[Stored data entries]
= Beginning of Section =

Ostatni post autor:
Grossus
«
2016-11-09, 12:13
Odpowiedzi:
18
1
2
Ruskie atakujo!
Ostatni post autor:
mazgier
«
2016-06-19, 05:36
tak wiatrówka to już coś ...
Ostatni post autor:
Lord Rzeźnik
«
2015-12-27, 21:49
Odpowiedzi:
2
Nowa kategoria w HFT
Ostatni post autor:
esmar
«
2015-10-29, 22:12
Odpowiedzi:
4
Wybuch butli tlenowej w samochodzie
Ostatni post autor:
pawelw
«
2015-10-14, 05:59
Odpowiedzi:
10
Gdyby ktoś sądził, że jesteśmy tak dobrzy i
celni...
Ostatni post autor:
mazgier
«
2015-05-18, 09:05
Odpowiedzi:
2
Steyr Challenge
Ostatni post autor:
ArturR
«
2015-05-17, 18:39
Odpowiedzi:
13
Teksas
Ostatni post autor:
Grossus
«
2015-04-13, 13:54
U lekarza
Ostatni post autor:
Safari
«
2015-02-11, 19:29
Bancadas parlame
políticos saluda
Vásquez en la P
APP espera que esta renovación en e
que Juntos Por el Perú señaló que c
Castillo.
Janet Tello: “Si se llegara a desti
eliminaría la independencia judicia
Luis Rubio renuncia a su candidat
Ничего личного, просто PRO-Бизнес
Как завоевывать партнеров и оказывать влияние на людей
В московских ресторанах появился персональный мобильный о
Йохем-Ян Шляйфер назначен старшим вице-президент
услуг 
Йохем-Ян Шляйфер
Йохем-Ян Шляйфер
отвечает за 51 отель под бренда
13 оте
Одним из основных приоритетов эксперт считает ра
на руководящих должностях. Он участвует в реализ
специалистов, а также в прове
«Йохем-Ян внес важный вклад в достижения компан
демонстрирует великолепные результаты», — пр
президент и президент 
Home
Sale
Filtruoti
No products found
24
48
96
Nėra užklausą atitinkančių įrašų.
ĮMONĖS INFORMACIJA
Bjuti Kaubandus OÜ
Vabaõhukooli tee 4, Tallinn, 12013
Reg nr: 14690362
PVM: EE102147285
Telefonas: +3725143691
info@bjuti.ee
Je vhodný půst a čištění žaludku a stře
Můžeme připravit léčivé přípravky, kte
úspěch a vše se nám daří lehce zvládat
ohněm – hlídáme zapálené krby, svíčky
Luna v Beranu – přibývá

= End of Section =
= Beginning of Section =

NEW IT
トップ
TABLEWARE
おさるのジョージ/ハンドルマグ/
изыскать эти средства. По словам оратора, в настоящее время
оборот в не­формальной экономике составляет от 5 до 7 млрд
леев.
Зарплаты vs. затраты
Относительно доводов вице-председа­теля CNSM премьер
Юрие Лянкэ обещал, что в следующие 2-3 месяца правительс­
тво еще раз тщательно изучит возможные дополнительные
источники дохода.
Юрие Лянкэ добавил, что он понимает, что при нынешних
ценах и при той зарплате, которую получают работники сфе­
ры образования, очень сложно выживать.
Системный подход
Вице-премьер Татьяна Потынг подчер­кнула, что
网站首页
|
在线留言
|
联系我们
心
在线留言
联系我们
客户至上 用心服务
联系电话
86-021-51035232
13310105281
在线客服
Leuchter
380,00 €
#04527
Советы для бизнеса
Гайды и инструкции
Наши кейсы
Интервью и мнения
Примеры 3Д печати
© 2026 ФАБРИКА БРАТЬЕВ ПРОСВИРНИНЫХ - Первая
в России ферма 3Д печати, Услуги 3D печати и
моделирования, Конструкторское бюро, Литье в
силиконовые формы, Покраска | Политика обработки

= End of Section =

# Your task
Tally the lines in the records that contain the string "Йохем", with case counting. Give only the number.

# Output for this task
4